◆ **Your objective**
Recast the listing, from the line with "9.1 더 높은 수준에서 당신의 기계와 그 안의 당신 자신을 내려다보십시오." to the line with "## 10. 당신이 하기로 한 일을 하라", as a Markdown table with the columns Row and Line, numbering each line in order and leaving out blank lines.

──────── Records for this exercise

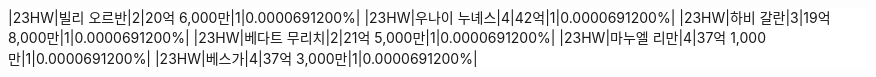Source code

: |23HW|빌리 오르반|2|20억 6,000만|1|0.0000691200%|
|23HW|우나이 누녜스|4|42억|1|0.0000691200%|
|23HW|하비 갈란|3|19억 8,000만|1|0.0000691200%|
|23HW|베다트 무리치|2|21억 5,000만|1|0.0000691200%|
|23HW|마누엘 리만|4|37억 1,000만|1|0.0000691200%|
|23HW|베스가|4|37억 3,000만|1|0.0000691200%|
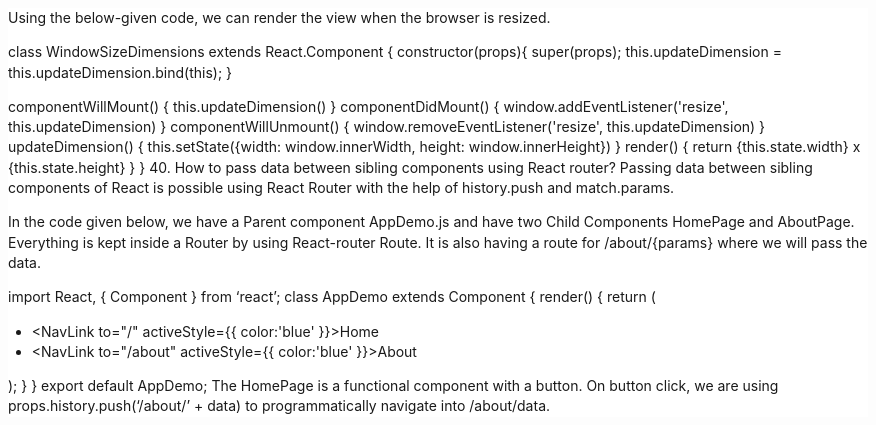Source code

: Using the below-given code, we can render the view when the browser is resized.

class WindowSizeDimensions extends React.Component {
 constructor(props){
   super(props);
   this.updateDimension = this.updateDimension.bind(this);
 }
  
 componentWillMount() {
   this.updateDimension()
 }
 componentDidMount() {
   window.addEventListener('resize', this.updateDimension)
 }
 componentWillUnmount() {
   window.removeEventListener('resize', this.updateDimension)
 }
 updateDimension() {
   this.setState({width: window.innerWidth, height: window.innerHeight})
 }
 render() {
   return <span>{this.state.width} x {this.state.height}</span>
 }
}
40. How to pass data between sibling components using React router?
Passing data between sibling components of React is possible using React Router with the help of history.push and match.params.

In the code given below, we have a Parent component AppDemo.js and have two Child Components HomePage and AboutPage. Everything is kept inside a Router by using React-router Route. It is also having a route for /about/{params} where we will pass the data.

import React, { Component } from ‘react’;
class AppDemo extends Component {
render() {
  return (
    <Router>
      <div className="AppDemo">
      <ul>
        <li>
          <NavLink to="/"  activeStyle={{ color:'blue' }}>Home</NavLink>
        </li>
        <li>
          <NavLink to="/about"  activeStyle={{ color:'blue' }}>About
 </NavLink>
        </li>
 </ul>
             <Route path="/about/:aboutId" component={AboutPage} />
             <Route path="/about" component={AboutPage} />
             <Route path="/" component={HomePage} />
      </div>
    </Router>
  );
}
}
export default AppDemo;
The HomePage is a functional component with a button. On button click, we are using props.history.push(‘/about/’ + data) to programmatically navigate into /about/data.

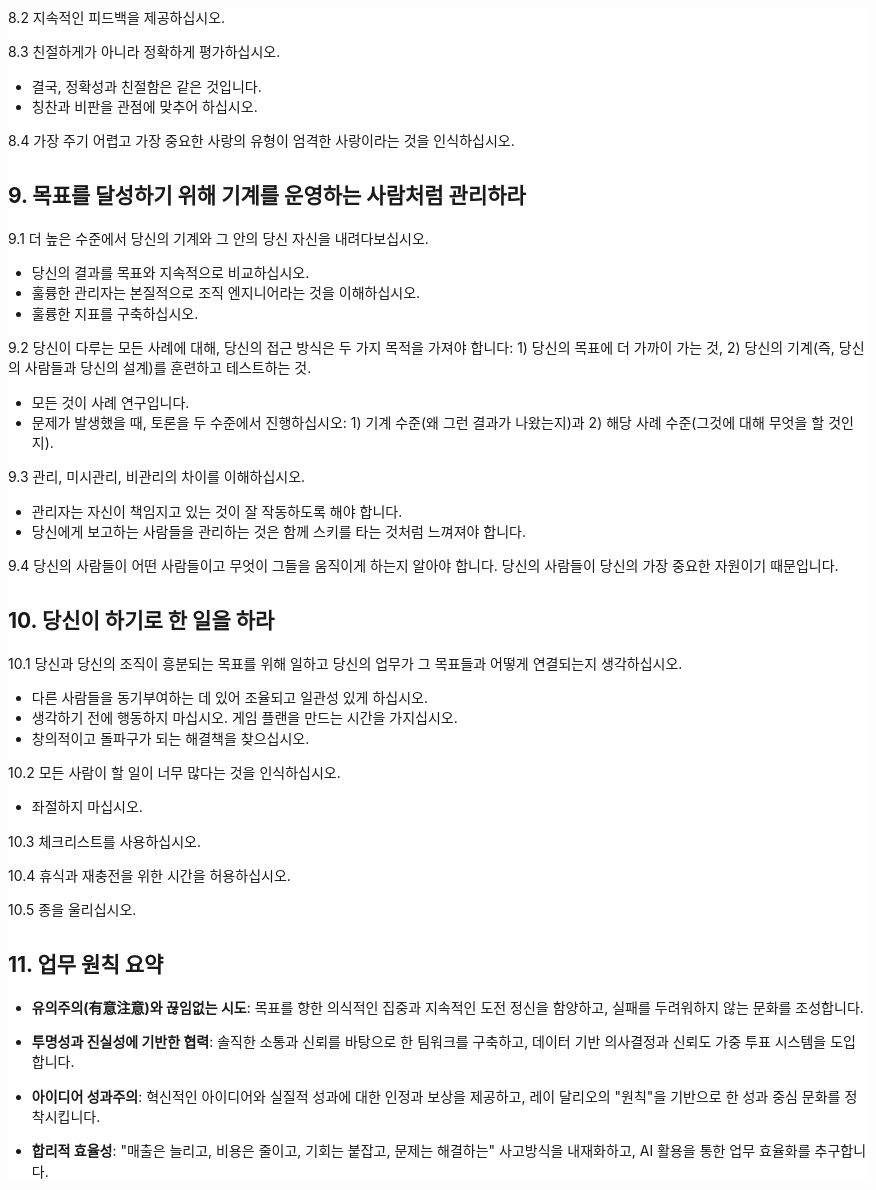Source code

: 8.2 지속적인 피드백을 제공하십시오.

8.3 친절하게가 아니라 정확하게 평가하십시오.
   - 결국, 정확성과 친절함은 같은 것입니다.
   - 칭찬과 비판을 관점에 맞추어 하십시오.

8.4 가장 주기 어렵고 가장 중요한 사랑의 유형이 엄격한 사랑이라는 것을 인식하십시오.

## 9. 목표를 달성하기 위해 기계를 운영하는 사람처럼 관리하라

9.1 더 높은 수준에서 당신의 기계와 그 안의 당신 자신을 내려다보십시오.
   - 당신의 결과를 목표와 지속적으로 비교하십시오.
   - 훌륭한 관리자는 본질적으로 조직 엔지니어라는 것을 이해하십시오.
   - 훌륭한 지표를 구축하십시오.

9.2 당신이 다루는 모든 사례에 대해, 당신의 접근 방식은 두 가지 목적을 가져야 합니다: 1) 당신의 목표에 더 가까이 가는 것, 2) 당신의 기계(즉, 당신의 사람들과 당신의 설계)를 훈련하고 테스트하는 것.
   - 모든 것이 사례 연구입니다.
   - 문제가 발생했을 때, 토론을 두 수준에서 진행하십시오: 1) 기계 수준(왜 그런 결과가 나왔는지)과 2) 해당 사례 수준(그것에 대해 무엇을 할 것인지).

9.3 관리, 미시관리, 비관리의 차이를 이해하십시오.
   - 관리자는 자신이 책임지고 있는 것이 잘 작동하도록 해야 합니다.
   - 당신에게 보고하는 사람들을 관리하는 것은 함께 스키를 타는 것처럼 느껴져야 합니다.

9.4 당신의 사람들이 어떤 사람들이고 무엇이 그들을 움직이게 하는지 알아야 합니다. 당신의 사람들이 당신의 가장 중요한 자원이기 때문입니다.

## 10. 당신이 하기로 한 일을 하라

10.1 당신과 당신의 조직이 흥분되는 목표를 위해 일하고 당신의 업무가 그 목표들과 어떻게 연결되는지 생각하십시오.
   - 다른 사람들을 동기부여하는 데 있어 조율되고 일관성 있게 하십시오.
   - 생각하기 전에 행동하지 마십시오. 게임 플랜을 만드는 시간을 가지십시오.
   - 창의적이고 돌파구가 되는 해결책을 찾으십시오.

10.2 모든 사람이 할 일이 너무 많다는 것을 인식하십시오.
   - 좌절하지 마십시오.

10.3 체크리스트를 사용하십시오.

10.4 휴식과 재충전을 위한 시간을 허용하십시오.

10.5 종을 울리십시오.

## 11. 업무 원칙 요약

- **유의주의(有意注意)와 끊임없는 시도**: 목표를 향한 의식적인 집중과 지속적인 도전 정신을 함양하고, 실패를 두려워하지 않는 문화를 조성합니다.

- **투명성과 진실성에 기반한 협력**: 솔직한 소통과 신뢰를 바탕으로 한 팀워크를 구축하고, 데이터 기반 의사결정과 신뢰도 가중 투표 시스템을 도입합니다.

- **아이디어 성과주의**: 혁신적인 아이디어와 실질적 성과에 대한 인정과 보상을 제공하고, 레이 달리오의 "원칙"을 기반으로 한 성과 중심 문화를 정착시킵니다.

- **합리적 효율성**: "매출은 늘리고, 비용은 줄이고, 기회는 붙잡고, 문제는 해결하는" 사고방식을 내재화하고, AI 활용을 통한 업무 효율화를 추구합니다.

────────────────

◆ **Solution below**
| Row | Line |
|---|---|
| 1 | 9.1 더 높은 수준에서 당신의 기계와 그 안의 당신 자신을 내려다보십시오. |
| 2 |    - 당신의 결과를 목표와 지속적으로 비교하십시오. |
| 3 |    - 훌륭한 관리자는 본질적으로 조직 엔지니어라는 것을 이해하십시오. |
| 4 |    - 훌륭한 지표를 구축하십시오. |
| 5 | 9.2 당신이 다루는 모든 사례에 대해, 당신의 접근 방식은 두 가지 목적을 가져야 합니다: 1) 당신의 목표에 더 가까이 가는 것, 2) 당신의 기계(즉, 당신의 사람들과 당신의 설계)를 훈련하고 테스트하는 것. |
| 6 |    - 모든 것이 사례 연구입니다. |
| 7 |    - 문제가 발생했을 때, 토론을 두 수준에서 진행하십시오: 1) 기계 수준(왜 그런 결과가 나왔는지)과 2) 해당 사례 수준(그것에 대해 무엇을 할 것인지). |
| 8 | 9.3 관리, 미시관리, 비관리의 차이를 이해하십시오. |
| 9 |    - 관리자는 자신이 책임지고 있는 것이 잘 작동하도록 해야 합니다. |
| 10 |    - 당신에게 보고하는 사람들을 관리하는 것은 함께 스키를 타는 것처럼 느껴져야 합니다. |
| 11 | 9.4 당신의 사람들이 어떤 사람들이고 무엇이 그들을 움직이게 하는지 알아야 합니다. 당신의 사람들이 당신의 가장 중요한 자원이기 때문입니다. |
| 12 | ## 10. 당신이 하기로 한 일을 하라 |